M.C.: La verità è che a me piacciono gli ’80: mi piacciono la musica, i programmi, gli spot televisivi… E’ una specie di “piacere- nostalgia”: quando, per esempio su You Tube, rivedo la pubblicità del tal gioco in scatola degli anni ’80 provo un misto di piacere e di magone. Mi sarebbe piaciuto viverli, ma sarei dovuto nascere almeno dieci anni prima, essendo del 1982: così ho voluto riviverli attraverso i miei personaggi. Naturalmente ci sono anche motivazioni un po’ più tecniche: i protagonisti sono amici, ma viaggiano molto. Oggi, grazie alla tecnologia, c’è tanto contatto che, per l’assenza di cellulari e social, era più sincero. All’epoca in cui è ambientato il romanzo, se davvero si voleva sentire un amico che viveva dall’altra parte del mondo, bisognava tirar su il telefono (quello in tinello, con la cornetta e la ruota con i numeri) e decidere di sentirlo: erano amicizie forse più sincere. E poi, ce ne erano di meno: non si avevano seicento “amici” su Facebook, ma sentire quei quattro o cinque era uno sforzo anche fisico, era una presa di posizione decidere di continuare a sentirsi… Oggi è più facile mantenersi in contatto: forse troppo, e non si capisce più quando un contatto è sincero o c’è semplicemente perché è facile che ci sia…
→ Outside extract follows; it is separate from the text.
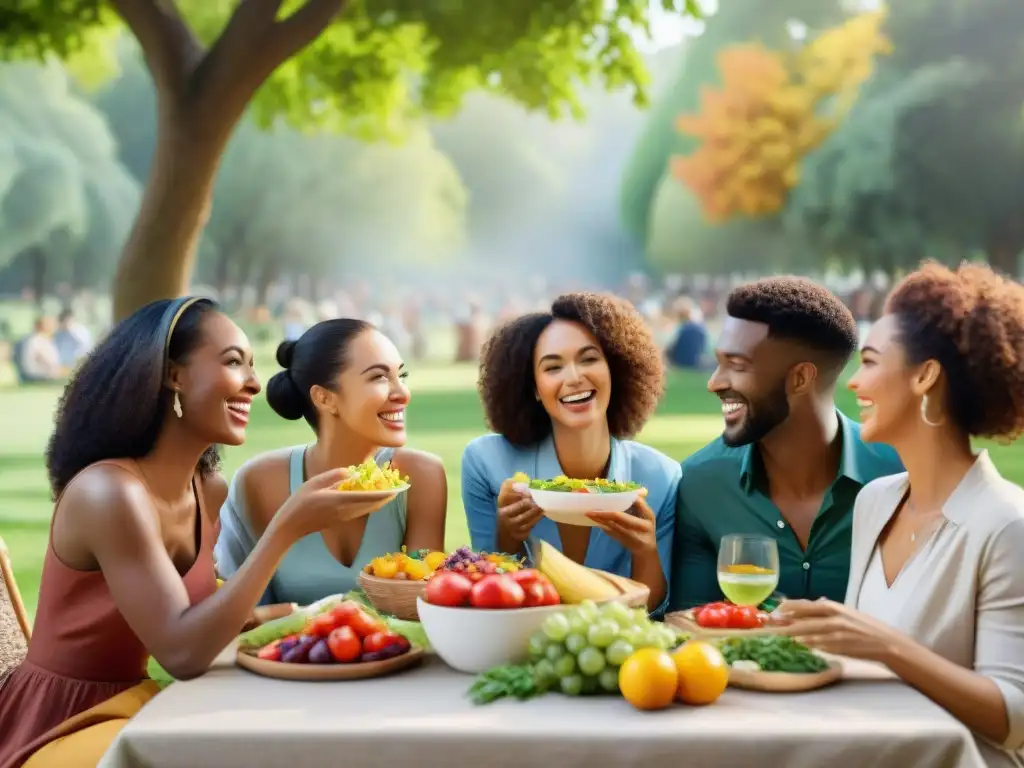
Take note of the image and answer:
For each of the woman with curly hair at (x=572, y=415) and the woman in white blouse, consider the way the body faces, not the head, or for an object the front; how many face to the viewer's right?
0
G.: Quando si parla di amicizia non si parla solo di pacche sulle spalle, baci e abbracci, ma anche di liti, gelosie, di rivalità, addirittura: malgrado questo, i tre protagonisti (Mattia, Luca e Alice) si cercano. Che cosa li unisce così tanto?

M.C.: La voglia di cercare qualcosa di vero e sincero, tanto più sincero quanto questi ragazzi sono diversi fra di loro. Essere amici quando si è molto simili forse è più facile che essendo così differenti… Luca è forte, deciso, potrebbe anche essere invidiato e potrebbe lasciare da parte il timido e impacciato Mattia, e invece decide di accoglierlo sotto la sua ala protettiva: forse questo è il riconoscimento della bontà dell’uno verso l’altro, del volersi onestamente bene, senza per forza essere troppo simili.
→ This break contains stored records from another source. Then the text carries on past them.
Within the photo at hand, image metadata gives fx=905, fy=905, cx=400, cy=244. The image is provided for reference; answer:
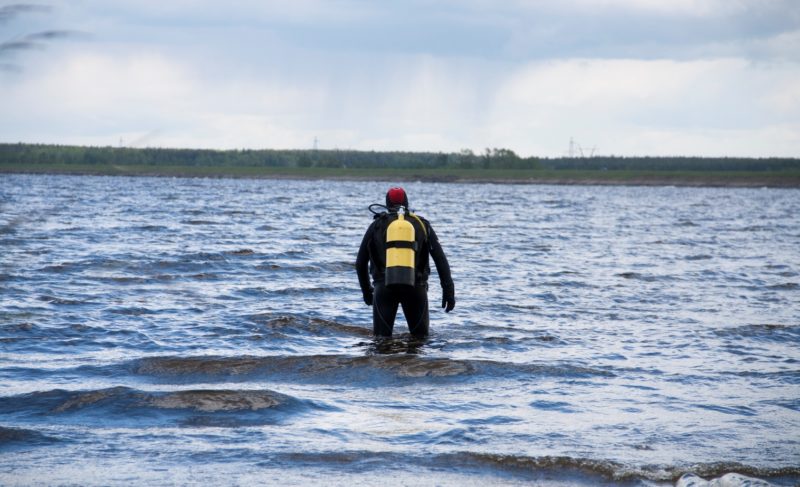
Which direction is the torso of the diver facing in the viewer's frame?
away from the camera

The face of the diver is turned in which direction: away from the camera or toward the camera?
away from the camera
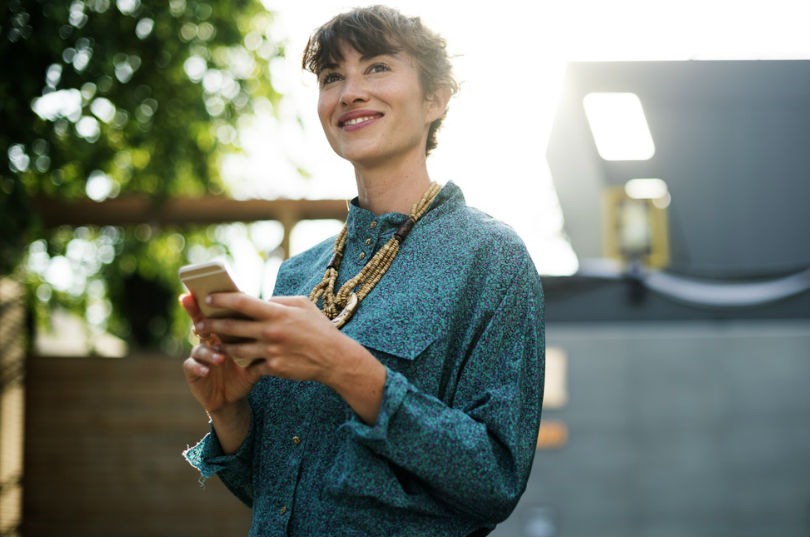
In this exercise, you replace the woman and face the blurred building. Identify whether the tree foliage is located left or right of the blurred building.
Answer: left

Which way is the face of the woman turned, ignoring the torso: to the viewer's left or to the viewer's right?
to the viewer's left

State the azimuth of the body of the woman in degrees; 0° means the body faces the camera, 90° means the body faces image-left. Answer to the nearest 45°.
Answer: approximately 45°

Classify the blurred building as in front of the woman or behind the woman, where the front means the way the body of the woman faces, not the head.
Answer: behind

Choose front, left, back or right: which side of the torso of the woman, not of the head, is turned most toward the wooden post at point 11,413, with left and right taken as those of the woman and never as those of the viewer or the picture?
right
G.: Sei da sempre un forte lettore e ora sei uno scrittore che ha pubblicato con successo un romanzo: non ne abbiamo parlato, ma tu vieni da un tipo di scrittura completamente diversa per forma e scelta degli argomenti (diciamo che eri un po’ più…dark). A questo punto, che relazione hai con la scrittura?
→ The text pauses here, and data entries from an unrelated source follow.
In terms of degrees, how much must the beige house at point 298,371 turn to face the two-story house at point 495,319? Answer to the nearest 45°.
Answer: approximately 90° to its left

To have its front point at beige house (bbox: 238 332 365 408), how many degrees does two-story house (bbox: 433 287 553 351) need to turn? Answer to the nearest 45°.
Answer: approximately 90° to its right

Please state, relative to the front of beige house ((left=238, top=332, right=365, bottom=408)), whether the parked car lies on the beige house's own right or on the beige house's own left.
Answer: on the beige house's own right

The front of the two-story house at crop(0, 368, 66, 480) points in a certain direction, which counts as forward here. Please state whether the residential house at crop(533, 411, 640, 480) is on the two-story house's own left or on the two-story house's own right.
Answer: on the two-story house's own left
M.C.: In realtà, sto di nuovo scrivendo dei racconti dell’orrore! Mi piace molto variare e so che è difficile, perché i lettori e gli editori cercano di settorializzare lo scrittore, quello che scrive, quello che dice: invece, a me piacerebbe passare da un romanzo di formazione come questo ad uno di fantascienza, o ad un poliziesco, perché quando scrivo mi devo divertire. Se non mi diverto, se diventa un lavoro, allora non mi viene più voglia di farlo: quindi il mio rapporto con la scrittura è soprattutto divertimento e necessità di raccontare storie che, come dicevo prima, non so come andranno a finire, non posso costruire anticipatamente. Per me scrivere è vivere un altro mondo, al di fuori della mia vita.